Basic (loss) earnings per share equals net (loss) income divided by the weighted average common shares outstanding during the period.  Diluted (loss) earnings per share equals net (loss) income divided by the sum of the weighted average common shares outstanding during the period plus dilutive common stock equivalents.
Use of Estimates
Use of Estimates

The preparation of the consolidated financial statements in conformity with accounting principles generally accepted in the United States of America requires management to make estimates and assumptions about future events.  These estimates and the underlying assumptions affect the amounts of assets and liabilities reported, disclosures about contingent assets and liabilities, and reported amounts of revenues and expenses.  Such estimates include the valuation of receivable balances, property, plant and equipment, deferred tax assets, share based compensation expense and the assessment of contingencies, among others.  These estimates and assumptions are based on the Company’s best estimates and judgment.  The Company evaluates its estimates and assumptions on an ongoing basis using historical experience and other factors, including the current economic environment, which the Company believes to be reasonable under the circumstances.  The Company adjusts such estimates and assumptions when facts and circumstances dictate.  As future events and their effects cannot be determined with precision, actual results could differ significantly from these estimates.  Changes in those estimates will be reflected in the consolidated financial statements in future periods.
New Accounting Pronouncements
New Accounting Pronouncements

In April 2014, the Financial Accounting Standards Board ("FASB") issued Accounting Standards Update ("ASU") 2014- 08, "Reporting Discontinued Operations and Disclosures of Disposals of Components of an Entity" to change the criteria for reporting discontinued operations.

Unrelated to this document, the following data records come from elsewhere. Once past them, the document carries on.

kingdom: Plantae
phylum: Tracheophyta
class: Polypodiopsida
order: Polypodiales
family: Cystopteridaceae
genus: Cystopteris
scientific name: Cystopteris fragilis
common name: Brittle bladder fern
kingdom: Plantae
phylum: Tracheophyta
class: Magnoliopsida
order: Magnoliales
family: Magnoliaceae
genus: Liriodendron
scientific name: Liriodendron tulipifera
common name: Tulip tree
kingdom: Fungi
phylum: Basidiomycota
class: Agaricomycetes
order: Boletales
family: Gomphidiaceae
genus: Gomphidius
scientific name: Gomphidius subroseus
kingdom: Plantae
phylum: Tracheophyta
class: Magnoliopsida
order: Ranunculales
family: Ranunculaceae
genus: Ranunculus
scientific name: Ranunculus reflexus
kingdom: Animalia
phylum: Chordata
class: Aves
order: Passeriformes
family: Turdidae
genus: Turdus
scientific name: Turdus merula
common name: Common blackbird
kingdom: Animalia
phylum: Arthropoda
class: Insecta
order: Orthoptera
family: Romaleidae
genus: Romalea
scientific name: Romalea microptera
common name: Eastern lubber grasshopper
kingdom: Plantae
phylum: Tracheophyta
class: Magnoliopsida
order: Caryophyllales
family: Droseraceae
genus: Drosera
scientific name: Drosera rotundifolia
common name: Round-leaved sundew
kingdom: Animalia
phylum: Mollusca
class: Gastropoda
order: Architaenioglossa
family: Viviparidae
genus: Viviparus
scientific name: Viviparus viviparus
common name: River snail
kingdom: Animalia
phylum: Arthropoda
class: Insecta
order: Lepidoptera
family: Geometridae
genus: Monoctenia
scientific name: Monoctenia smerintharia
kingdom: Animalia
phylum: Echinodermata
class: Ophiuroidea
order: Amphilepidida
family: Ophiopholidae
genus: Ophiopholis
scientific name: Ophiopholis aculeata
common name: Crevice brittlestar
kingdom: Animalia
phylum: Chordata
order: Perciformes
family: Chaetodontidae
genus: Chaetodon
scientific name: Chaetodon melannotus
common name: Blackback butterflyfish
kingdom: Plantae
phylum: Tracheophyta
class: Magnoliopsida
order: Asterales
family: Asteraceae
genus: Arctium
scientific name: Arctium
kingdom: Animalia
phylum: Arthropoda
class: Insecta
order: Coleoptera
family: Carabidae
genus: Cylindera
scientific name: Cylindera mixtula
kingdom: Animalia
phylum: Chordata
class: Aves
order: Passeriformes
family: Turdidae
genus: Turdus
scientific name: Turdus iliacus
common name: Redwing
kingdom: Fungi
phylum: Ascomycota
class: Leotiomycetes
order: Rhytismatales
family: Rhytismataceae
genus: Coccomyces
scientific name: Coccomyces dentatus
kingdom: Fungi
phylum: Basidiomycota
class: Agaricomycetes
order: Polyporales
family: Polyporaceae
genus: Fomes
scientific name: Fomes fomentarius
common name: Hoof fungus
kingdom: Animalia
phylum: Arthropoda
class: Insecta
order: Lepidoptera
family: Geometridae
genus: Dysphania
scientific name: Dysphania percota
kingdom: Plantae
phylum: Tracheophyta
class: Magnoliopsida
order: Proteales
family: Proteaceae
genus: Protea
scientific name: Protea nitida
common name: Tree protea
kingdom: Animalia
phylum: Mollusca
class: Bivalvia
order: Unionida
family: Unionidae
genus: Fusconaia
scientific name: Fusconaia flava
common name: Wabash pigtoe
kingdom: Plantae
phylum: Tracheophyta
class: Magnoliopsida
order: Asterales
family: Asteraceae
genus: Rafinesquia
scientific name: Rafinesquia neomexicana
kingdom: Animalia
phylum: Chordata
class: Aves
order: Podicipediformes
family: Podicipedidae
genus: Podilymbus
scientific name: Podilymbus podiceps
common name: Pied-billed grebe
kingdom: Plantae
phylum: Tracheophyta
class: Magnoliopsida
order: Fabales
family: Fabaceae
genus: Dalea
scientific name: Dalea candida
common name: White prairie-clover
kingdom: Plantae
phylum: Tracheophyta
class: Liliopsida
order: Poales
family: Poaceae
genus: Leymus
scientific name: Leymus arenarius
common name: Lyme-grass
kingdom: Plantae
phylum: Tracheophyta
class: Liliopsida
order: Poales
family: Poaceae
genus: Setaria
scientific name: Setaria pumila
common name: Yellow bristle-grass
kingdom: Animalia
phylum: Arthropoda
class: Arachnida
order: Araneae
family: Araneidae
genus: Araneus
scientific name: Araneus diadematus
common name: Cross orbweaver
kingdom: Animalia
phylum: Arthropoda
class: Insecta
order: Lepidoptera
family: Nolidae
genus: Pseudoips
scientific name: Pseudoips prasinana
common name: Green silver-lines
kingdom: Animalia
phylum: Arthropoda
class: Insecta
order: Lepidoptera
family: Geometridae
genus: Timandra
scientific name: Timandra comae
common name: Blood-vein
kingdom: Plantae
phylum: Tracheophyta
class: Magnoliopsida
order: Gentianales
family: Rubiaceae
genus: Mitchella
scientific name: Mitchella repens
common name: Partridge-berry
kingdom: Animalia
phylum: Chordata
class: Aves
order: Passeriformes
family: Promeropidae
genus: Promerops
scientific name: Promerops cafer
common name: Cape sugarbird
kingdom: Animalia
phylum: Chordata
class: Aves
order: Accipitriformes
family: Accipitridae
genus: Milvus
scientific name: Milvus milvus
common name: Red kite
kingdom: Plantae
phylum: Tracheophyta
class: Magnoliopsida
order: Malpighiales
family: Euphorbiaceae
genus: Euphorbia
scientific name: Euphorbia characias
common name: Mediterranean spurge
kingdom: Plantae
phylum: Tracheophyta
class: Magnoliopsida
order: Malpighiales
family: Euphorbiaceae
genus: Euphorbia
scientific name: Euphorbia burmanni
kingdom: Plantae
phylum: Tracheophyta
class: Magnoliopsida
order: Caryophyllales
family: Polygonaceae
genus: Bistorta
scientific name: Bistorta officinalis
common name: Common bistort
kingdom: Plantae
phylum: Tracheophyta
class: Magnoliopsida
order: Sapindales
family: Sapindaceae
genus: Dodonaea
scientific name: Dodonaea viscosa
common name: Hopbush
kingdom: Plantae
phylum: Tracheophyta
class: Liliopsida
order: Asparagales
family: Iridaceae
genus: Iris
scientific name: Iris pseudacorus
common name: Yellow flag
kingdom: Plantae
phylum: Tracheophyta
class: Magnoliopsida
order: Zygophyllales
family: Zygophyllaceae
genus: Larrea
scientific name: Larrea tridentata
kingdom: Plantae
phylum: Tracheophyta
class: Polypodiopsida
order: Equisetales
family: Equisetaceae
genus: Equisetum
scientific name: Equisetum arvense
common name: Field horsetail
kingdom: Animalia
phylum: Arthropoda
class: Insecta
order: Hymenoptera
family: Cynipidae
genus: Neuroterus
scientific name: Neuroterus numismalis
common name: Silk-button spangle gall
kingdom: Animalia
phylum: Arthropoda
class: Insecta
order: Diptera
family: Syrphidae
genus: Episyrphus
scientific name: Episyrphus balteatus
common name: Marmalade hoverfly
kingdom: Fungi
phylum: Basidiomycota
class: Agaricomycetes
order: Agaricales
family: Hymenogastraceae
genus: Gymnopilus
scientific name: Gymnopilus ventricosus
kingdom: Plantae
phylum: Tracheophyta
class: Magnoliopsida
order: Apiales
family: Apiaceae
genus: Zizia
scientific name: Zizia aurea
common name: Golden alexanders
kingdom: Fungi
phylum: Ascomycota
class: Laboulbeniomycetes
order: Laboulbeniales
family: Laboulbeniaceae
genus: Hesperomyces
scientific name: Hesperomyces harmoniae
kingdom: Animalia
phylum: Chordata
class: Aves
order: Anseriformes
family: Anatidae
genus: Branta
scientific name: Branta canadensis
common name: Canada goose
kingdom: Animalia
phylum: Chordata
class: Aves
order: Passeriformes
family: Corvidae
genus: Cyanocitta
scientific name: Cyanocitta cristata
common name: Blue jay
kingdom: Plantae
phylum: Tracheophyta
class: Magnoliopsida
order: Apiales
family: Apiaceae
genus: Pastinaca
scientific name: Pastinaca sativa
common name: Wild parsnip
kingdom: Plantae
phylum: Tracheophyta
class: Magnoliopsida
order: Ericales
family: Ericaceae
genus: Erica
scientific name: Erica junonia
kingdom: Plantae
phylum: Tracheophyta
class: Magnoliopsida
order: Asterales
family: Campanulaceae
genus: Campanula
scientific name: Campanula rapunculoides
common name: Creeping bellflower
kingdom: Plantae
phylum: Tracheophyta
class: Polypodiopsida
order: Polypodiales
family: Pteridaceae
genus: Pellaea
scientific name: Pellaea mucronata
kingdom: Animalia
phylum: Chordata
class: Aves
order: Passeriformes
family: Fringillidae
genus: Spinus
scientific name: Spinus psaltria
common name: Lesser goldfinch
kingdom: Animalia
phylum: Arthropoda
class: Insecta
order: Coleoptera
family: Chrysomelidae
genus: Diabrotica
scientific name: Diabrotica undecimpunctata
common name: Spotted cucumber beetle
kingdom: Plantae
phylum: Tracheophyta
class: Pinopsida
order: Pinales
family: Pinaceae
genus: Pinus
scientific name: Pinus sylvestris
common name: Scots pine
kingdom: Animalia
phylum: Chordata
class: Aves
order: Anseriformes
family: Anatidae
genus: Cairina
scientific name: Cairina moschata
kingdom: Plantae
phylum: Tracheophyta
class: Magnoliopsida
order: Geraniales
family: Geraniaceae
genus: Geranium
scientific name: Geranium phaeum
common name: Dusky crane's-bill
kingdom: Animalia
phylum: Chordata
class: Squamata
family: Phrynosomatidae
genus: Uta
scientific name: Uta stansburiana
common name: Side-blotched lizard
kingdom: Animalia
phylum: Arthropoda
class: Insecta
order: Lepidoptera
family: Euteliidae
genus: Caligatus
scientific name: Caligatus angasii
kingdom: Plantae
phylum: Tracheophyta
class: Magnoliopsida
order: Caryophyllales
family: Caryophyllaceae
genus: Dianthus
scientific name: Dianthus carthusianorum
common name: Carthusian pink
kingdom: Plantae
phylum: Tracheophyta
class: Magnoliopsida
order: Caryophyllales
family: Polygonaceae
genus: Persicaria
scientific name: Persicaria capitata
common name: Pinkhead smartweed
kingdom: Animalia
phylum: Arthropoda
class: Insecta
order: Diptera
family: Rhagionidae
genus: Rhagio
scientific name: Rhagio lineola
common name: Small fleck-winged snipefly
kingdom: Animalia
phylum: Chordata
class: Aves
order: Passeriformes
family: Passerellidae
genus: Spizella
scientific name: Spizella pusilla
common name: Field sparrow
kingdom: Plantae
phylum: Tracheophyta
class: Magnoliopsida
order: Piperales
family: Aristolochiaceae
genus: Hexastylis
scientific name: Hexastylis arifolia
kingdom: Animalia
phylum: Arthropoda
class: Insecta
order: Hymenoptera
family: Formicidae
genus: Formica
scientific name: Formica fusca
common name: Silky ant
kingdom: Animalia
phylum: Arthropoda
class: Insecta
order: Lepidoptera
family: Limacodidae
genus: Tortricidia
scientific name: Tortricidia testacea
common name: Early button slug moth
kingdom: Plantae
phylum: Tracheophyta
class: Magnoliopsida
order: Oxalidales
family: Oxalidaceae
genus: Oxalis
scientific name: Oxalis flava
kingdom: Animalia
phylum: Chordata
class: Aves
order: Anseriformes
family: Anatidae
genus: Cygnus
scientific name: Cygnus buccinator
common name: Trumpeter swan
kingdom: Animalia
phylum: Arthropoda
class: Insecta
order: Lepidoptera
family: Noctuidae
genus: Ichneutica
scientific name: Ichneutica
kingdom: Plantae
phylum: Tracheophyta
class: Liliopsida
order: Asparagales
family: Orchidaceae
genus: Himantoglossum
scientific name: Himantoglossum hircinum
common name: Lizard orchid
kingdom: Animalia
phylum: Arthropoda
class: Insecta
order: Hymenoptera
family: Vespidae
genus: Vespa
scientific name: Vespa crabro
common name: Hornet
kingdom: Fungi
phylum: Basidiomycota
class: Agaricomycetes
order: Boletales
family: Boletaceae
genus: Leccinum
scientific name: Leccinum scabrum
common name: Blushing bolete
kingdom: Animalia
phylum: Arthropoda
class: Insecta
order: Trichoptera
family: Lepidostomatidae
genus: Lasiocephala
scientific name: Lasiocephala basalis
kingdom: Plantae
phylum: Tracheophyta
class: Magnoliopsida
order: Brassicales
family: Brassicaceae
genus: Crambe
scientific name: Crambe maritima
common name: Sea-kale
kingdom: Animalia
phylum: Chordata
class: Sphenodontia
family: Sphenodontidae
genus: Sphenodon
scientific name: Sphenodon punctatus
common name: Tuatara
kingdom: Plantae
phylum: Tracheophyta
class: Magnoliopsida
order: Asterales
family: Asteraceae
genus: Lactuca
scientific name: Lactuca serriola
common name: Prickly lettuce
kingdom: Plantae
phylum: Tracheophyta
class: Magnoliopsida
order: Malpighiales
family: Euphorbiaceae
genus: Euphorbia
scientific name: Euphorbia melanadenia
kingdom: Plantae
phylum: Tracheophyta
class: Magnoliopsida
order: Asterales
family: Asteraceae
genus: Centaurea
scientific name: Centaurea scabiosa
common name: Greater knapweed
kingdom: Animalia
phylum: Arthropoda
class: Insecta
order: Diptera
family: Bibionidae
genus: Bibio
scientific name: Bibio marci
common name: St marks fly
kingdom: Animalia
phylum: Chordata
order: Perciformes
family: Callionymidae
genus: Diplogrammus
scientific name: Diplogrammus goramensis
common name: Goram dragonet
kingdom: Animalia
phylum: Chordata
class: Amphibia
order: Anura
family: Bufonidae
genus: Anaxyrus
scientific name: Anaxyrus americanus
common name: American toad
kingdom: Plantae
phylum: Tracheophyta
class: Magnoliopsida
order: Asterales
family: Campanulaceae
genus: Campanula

Under the new guidance, only disposals of components of an entity that represent strategic shifts that have, or will have, a major effect on an entity’s operations should be reported as discontinued operations in the financial statements. Additionally, the new guidance removes the condition that an entity may not have any significant continuing involvement in the operations of the component after the disposal transaction. The new guidance requires expanded disclosures for discontinued operations, as well as disclosures about the financial effects of significant disposals that do not qualify for discontinued operations. The Company early adopted the guidance as of January 1, 2014 and has applied the guidance in ASU 2014-08 to the accounting for the sale of Heritage Labs and Hooper Holmes Services to CRL and presentation of discontinued operations.

In May 2014, the FASB issued ASU 2014-09, "Revenue from Contracts with Customers", which requires an entity to recognize the amount of revenue to which it expects to be entitled for the transfer of promised goods or services to customers. ASU 2014-09 will replace most existing revenue recognition guidance in U.S. GAAP when it becomes effective. This new guidance is effective for the Company in the first quarter of 2017, with no early adoption permitted. The Company is currently evaluating the effect that ASU 2014-09 will have on the consolidated financial statements and related disclosures.
Impairment of Long-Lived Assets
Impairment of Long-lived Assets

The Company evaluates the recovery of its long-lived assets when events or changes in circumstances occur that indicate that the carrying value of assets may not be recoverable.